Op woensdag 14 november 2012 05:43:20 UTC+1 schreef Aaron W. Hsu het volgende:
>
> >However, it's perfectly suitable to an accomplished programmer. Not to
> >learn scheme (there are books more specifically designed to teach you
> >all the nooks and crannies of scheme, such as HTDP (How to Design
> >Programs)), but to open your mind. Prepare yourself for an awakening
> >experience!
>
> For books about learning Scheme, I would probably put HtDP and
> SICP in the same general class. Namely, these are both introductory
> computer science texts that use Scheme as their computer programming
> language. Their approaches are quite different, but they are
> both fundamentally introductory computer science texts. For
> specifically studying and understanding Scheme as a language,
> the combination of "The Scheme Programming Language" and the
> appropriate standard document is really hard to beat.
>
> --
>
> Programming is just another word for the lost art of thinking.
A couple of years ago I first started with SICP to learn Lisp, but after a couple of weeks I gave up, mostly because the other chapters after the first were not about Lisp. I then discovered HtDP and I worked it through (almost) completely. HtDP is certainly one of the best books about programming out there. What I found very enlightening in the first chapters, was on how to think about algorithms and solving problems using only recursion.
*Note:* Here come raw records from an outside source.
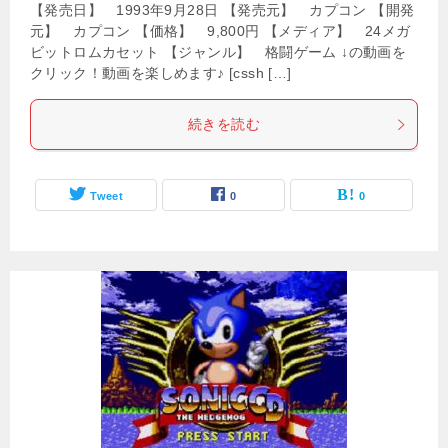
【発売日】 1993年9月28日 【発売元】 カプコン 【開発
元】 カプコン 【価格】 9,800円 【メディア】 24メガ
ビットロムカセット 【ジャンル】 格闘ゲーム ↓の動画を
クリック！動画を楽しめます♪ [cssh […]
続きを読む
Tweet
0
0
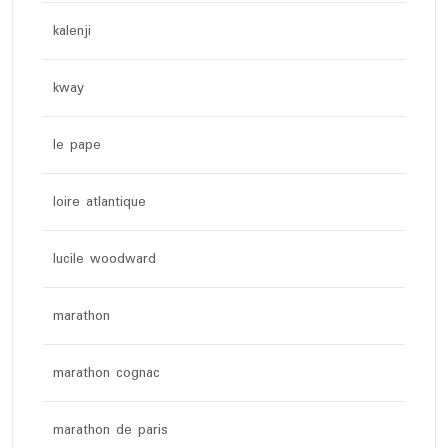
kalenji
kway
le pape
loire atlantique
lucile woodward
marathon
marathon cognac
marathon de paris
Another nice thing about the book is that it builds nicely upon DrScheme/DrRacket.
After that I started to learn Common Lisp with only the CLHS and ILISP, later SLIME.
I returned to SICP but with another goal in mind: I wanted to implement a small Lisp, and for that, chapter 4, Metalinguistic Abstraction, is the ideal guideline. I did not implement it in Scheme, but in Perl.
SICP is not really for learning Lisp, it is for learning the basics of CS. Its title should be taken literally: 'structure' and 'interpretation' of computer programs. It contains a whole lot of ways on how programs can be written, and it contains a whole lot of ways that a program can be run.
SICP is a book to keep and to return to, I repeat, not for learning Lisp, but to learn about basic and advanced programming, and to learn about the different ways and levels that a computer program can be run.